In den ver­gan­ge­nen Jahr­zehn­ten wur­den mehr als 175 Ran­ger durch Rebel­len oder Wil­de­rer getö­tet, dabei sind die Park­hü­ter selbst mit Kalasch­ni­kows bewaff­net. Min­des­tens. „Natur­schutz mit der Pan­zer­faust“ schrieb ein Kol­lege ein­mal über Virunga. Net­flix drehte eine Doku über die Arbeit der Ran­ger („Virunga“), der Film wurde für einen Oscar nomi­niert. Es ist einer der gefähr­lichs­ten Jobs auf dem afri­ka­ni­schen Kontinent.

Ran­ger vom Virunga-Nationalpark.

Wir fah­ren zurück nach Goma, in jene flir­rende Stadt mit ihren UN-Jeeps, bun­ten Märk­ten und Elends­vier­teln. Kurz vor dem Orts­ein­gang eine Poli­zei­kon­trolle. David weiß genau, wie viele Kon­go­le­si­sche Franc er für den Beam­ten bereit­hal­ten muss. Wir haben den Tag sicher hin­ter uns gebracht.

Alles halb so wild also? Ist die Rei­se­war­nung des Aus­wär­ti­gen Amtes viel­leicht übertrieben?

2018, acht Monate nach mei­ner Reise: Auf dem Weg zum Gorilla-Track­ing wird ein bri­ti­sches Tou­ris­ten­paar auf der Straße von Goma nach Ruts­huru ent­führt und eine Ran­ge­rin getö­tet.
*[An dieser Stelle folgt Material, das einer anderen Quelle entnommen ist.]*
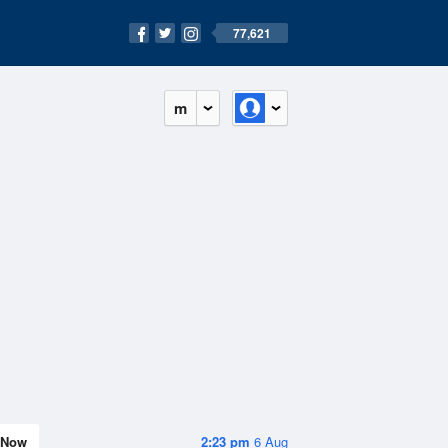
77,621
m
Now
2:23 pm
6 Aug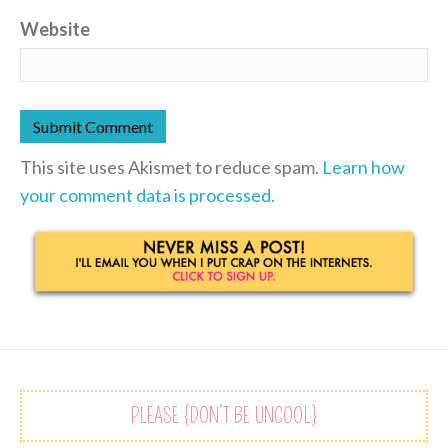
Website
This site uses Akismet to reduce spam.
Learn how
your comment data is processed.
PLEASE {DON’T BE UNCOOL}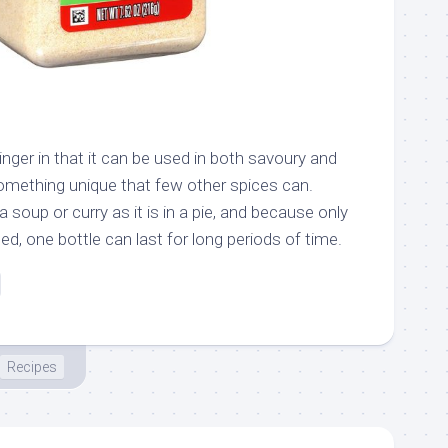
inger in that it can be used in both savoury and
omething unique that few other spices can.
 soup or curry as it is in a pie, and because only
, one bottle can last for long periods of time.
Recipes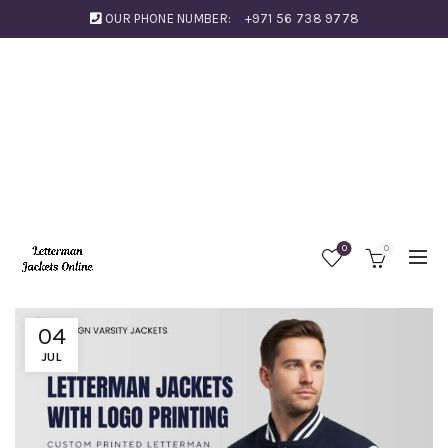
OUR PHONE NUMBER:
+971 56 738 9778
0
0
04
JUL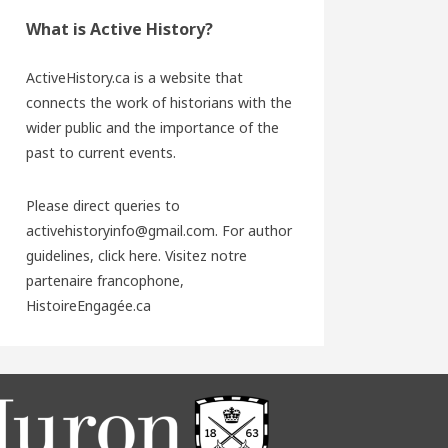
What is Active History?
ActiveHistory.ca is a website that
connects the work of historians with the
wider public and the importance of the
past to current events.
Please direct queries to
activehistoryinfo@gmail.com. For author
guidelines,
click here
. Visitez notre
partenaire francophone,
HistoireEngagée.ca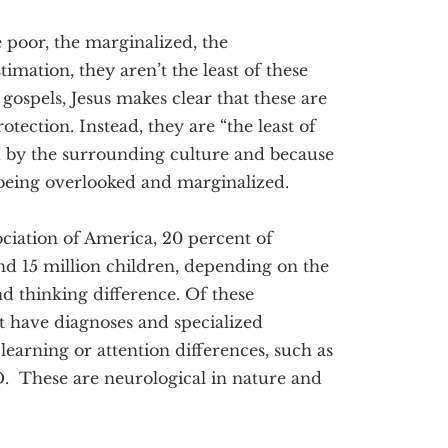
he poor, the marginalized, the
imation, they aren’t the least of these
ospels, Jesus makes clear that these are
otection. Instead, they are “the least of
d by the surrounding culture and because
 being overlooked and marginalized.
ociation of America, 20 percent of
nd 15 million children, depending on the
d thinking difference. Of these
t have diagnoses and specialized
 learning or attention differences, such as
D. These are neurological in nature and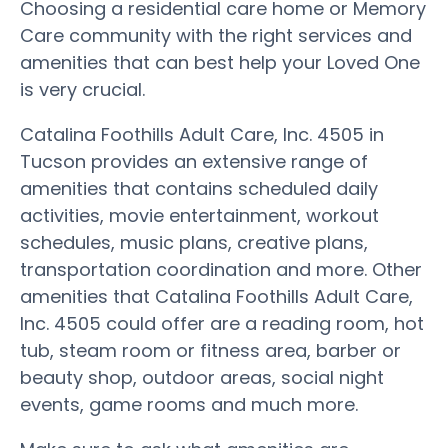
Choosing a residential care home or Memory
Care community with the right services and
amenities that can best help your Loved One
is very crucial.
Catalina Foothills Adult Care, Inc. 4505 in
Tucson provides an extensive range of
amenities that contains scheduled daily
activities, movie entertainment, workout
schedules, music plans, creative plans,
transportation coordination and more. Other
amenities that Catalina Foothills Adult Care,
Inc. 4505 could offer are a reading room, hot
tub, steam room or fitness area, barber or
beauty shop, outdoor areas, social night
events, game rooms and much more.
Nach weni­gen Tagen ver­kün­det das bri­ti­sche Außen­mi­nis­te­rium die Frei­las­sung. Doch der Virunga-Park wird bis Ende des Jah­res geschlos­sen. Die Wie­der­eröff­nung folgt im Februar 2019. Ein Besuch ist nun wie­der mög­lich. Und wohl „ver­hält­nis­mä­ßig sicher“.

Fahrt zurück nach Goma.

Cate­go­riesDR Kongo
  1. Das klingt super­span­nend. Wir sind 2016 durch Ruanda und Uganda gereist, haben das Gorilla-Track­ing damals in Uganda gemacht. Und haben auch mit dem Kongo gelieb­äu­gelt, schon allein wegen des Nyira­gongo – man konnte ja von Rubavu in Ruanda rüber­schauen nach Goma. Weißt du noch, wie­viel die Tour von Kigali damals gekos­tet hat?